Crawling Module REST API Reference

Maestro is driven using a REST API and listens on port 5000 by default. Since no UI is available yet to manage your workers through Maestro, you must use Swagger at http://localhost:5000/api/swagger/.

Coveo only supports managing Crawling Modules using Swagger. If you want to use a different tool (e.g., PowerShell), keep in mind that the Coveo Support team only offers assistance with Swagger.

Linking Maestro to the Coveo Cloud Platform

Before providing your content to the Coveo Cloud platform, you must specify in which organization you want to index your content. When you link Maestro to an organization on the Coveo Cloud platform, an API key to provide with subsequent calls is created. Typically, you should only need to follow these instructions once.

  1. If you want the Crawling Module to communicate with Coveo Cloud through a proxy, specify its address in the Crawling Module configuration.

  2. Click here (or here if you have a HIPAA organization) to initiate the OAuth handshake.

  3. Log in to Coveo Cloud.

  4. On the Grant Access page, click the drop-down menu to select the organization to link with the Coveo On-Premises Crawling Module, and then click Next.

  5. Click Authorize to allow access.

    In the Coveo Cloud administration console, on the API Keys page, an API key named Crawling modules is created. This API key is encrypted and saved on your disk.

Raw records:
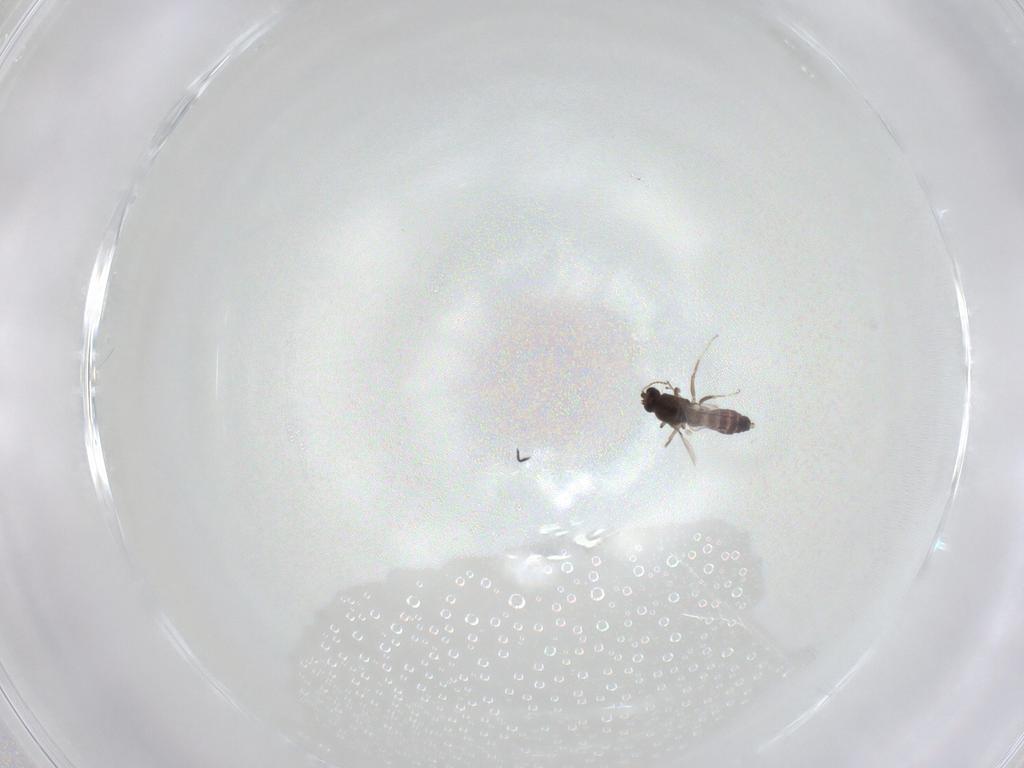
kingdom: Animalia
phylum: Arthropoda
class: Insecta
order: Diptera
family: Ceratopogonidae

Exercises>
a) Please repeat the passage of the Crawling Module API reference starting with "Coveo only supports" and going on through "Crawling Module configuration.".
b) Answer these questions using the Crawling Module API reference, one answer per line:
(i) On which port does Maestro listen by default?
(ii) With which tool does the Coveo Support team offer assistance?
(iii) What name is given to the API key created on the API Keys page?

Answers to the exercise>
a)
Coveo only supports managing Crawling Modules using Swagger. If you want to use a different tool (e.g., PowerShell), keep in mind that the Coveo Support team only offers assistance with Swagger.

Linking Maestro to the Coveo Cloud Platform

Before providing your content to the Coveo Cloud platform, you must specify in which organization you want to index your content. When you link Maestro to an organization on the Coveo Cloud platform, an API key to provide with subsequent calls is created. Typically, you should only need to follow these instructions once.

  1. If you want the Crawling Module to communicate with Coveo Cloud through a proxy, specify its address in the Crawling Module configuration.

b)
(i) 5000
(ii) Swagger
(iii) Crawling modules